My in-laws, whom I’ve written about in the past, are emblematic of the economic meltdown: They’re both 57 years old—in the doughnut hole of being too young for Medicare, too old for the job market. They worked as middle management in businesses tangentially related to the housing industry. After the crash they were both laid off. They went on unemployment until it ran out. They’ve yet to find work. They didn’t benefit from the boom times, but the crash hit them hard.
Their golden years have been fed to Goldman Sachs.
They’ve each been paying $1,000 a month for COBRA coverage (the only insurance that would cover them) since they’ve been unemployed. That’s $24,000 annually. Their retirement savings have been going to their premiums. And that pricy COBRA coverage is set to run out January 1. People in other industrialized nations—all with universal health care and most single payer—can’t imagine how Americans accept this as a reality. My in-laws aren’t even sick and health care costs were going to bankrupt them.
But under the ACA—Obamacare—they’re eligible for California’s primary public insurance program, Medi-Cal. Because of Obamacare the state expanded eligibility to poor adults with no dependent children. And once they’re back on their feet, they cannot be denied coverage for preexisting conditions (which is basically being over 55). Also because of Obamacare.
Politics is not a football game. It’s not who’s up and who’s down and what quarter we’re in. You might not gather that from the reporting on the budget showdown, but the stakes are just slightly higher than whose approval rating could be affected.
New York Times: “With Shutdown Near, Talk Is of Who’s at Fault, Not of a Deal?” USA Today: “Blame Game for Impending Shutdown Plays On.” Washington Post: “Just One in Four Approve of Republicans Handling of Government Shutdown Standoff.”
Because what really matters is who will challenge Ted Cruz in his 2020 presidential re-election campaign.

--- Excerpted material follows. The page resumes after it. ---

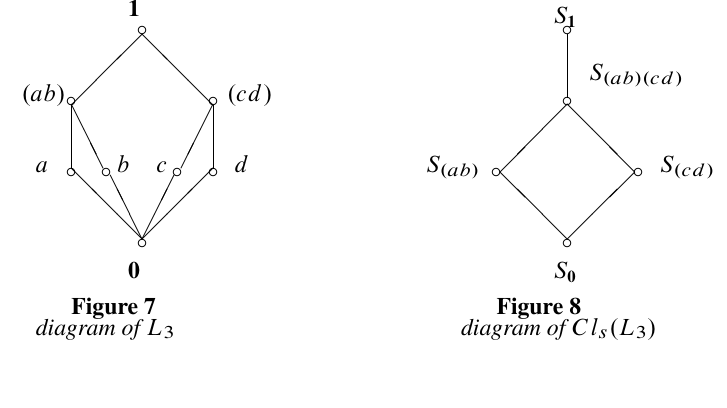
Figure 8 diagram of Cl s .L 3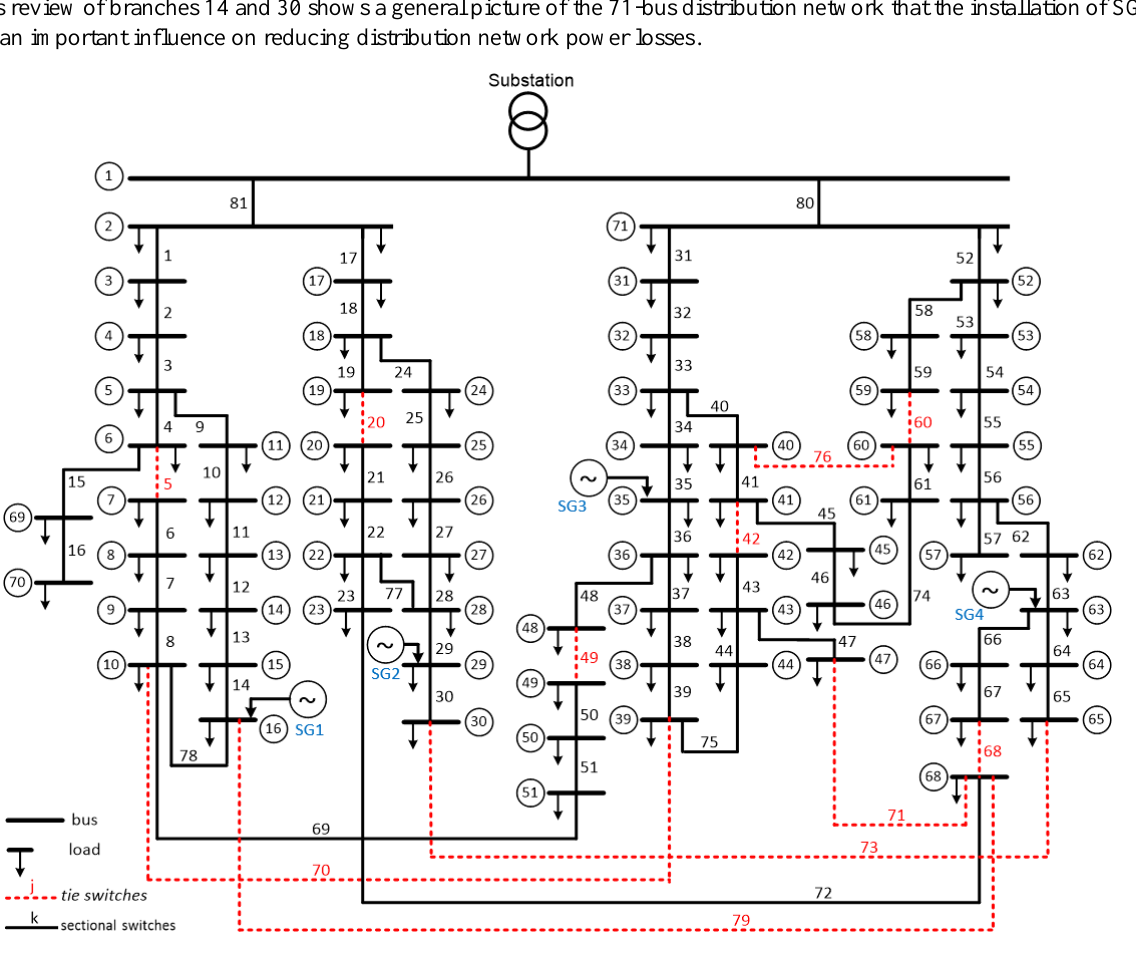
Figure 14. Final configuration of IEEE model distribution network 71-bus with integration of four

The House Republicans have voted to repeal Obamacare—the Affordable Care Act or ACA—42 times. The House GOP are lawmakers-in-name-only. They’ve been the leaders of the least productive Congress in the history of the institution. In this way Speaker John Boehner has already shut down the government. Now we’re just talking about degrees. James Lankford (R-OK) in an appearance on MSNBC’s “Up with Steve Kornacki” on Sunday morning said, “There are also people that are going to be negatively impacted by [Obamacare]. We want to fix that.”
They had 42 symbolic, go-nowhere votes to repeal the Affordable Care Act. Now Lankford tells the American public they just want to fix it…or shut the government down.
It’s a favorite GOP pastime to make up horror stories about Obamacare. In Ted Cruz’s meandering 21-hour talk-a-thon he used Sarah Palin’s 2009 Lie of the Year “death panels.” Tea party Freshman Congressman Tim Huelskamp tweeted on Sunday, “Because of a new #ObamaCare rule, Delno’s wife is prevented from receiving a much-needed surgery. #DontFundIt.” I asked the congressman via Twitter which “rule” in Obamacare he was referring to.
He never answered. Because there isn’t one.
The GOP has used a fire hose of baloney to try to thwart a law (they often refer to it as a bill) passed after a grueling 18-month debate in Congress, upheld by the Supreme Court and tested in a presidential re-election. Now the government is shut down: The Statue of Liberty, the symbol of American greatness is closed. The National Archives’ original copy of the U.S. Constitution is locked away. How very appropriate.
And for what? So that the House GOP can save us from having affordable health care? Yes.
Speaker Tip O’Neil said, “All politics is local.” But really all politics is personal. And nothing is more personal than health care.
And the Teapublicans want nothing more (and I mean NOTHING more) than to repeal health care reform that’s set to give more Americans private health insurance.
Beltway prattle within the paradigm of who’s winning and who’s losing doesn’t register the impact of affordable health care on the struggling working class. They’re not an abstract—they’re my family.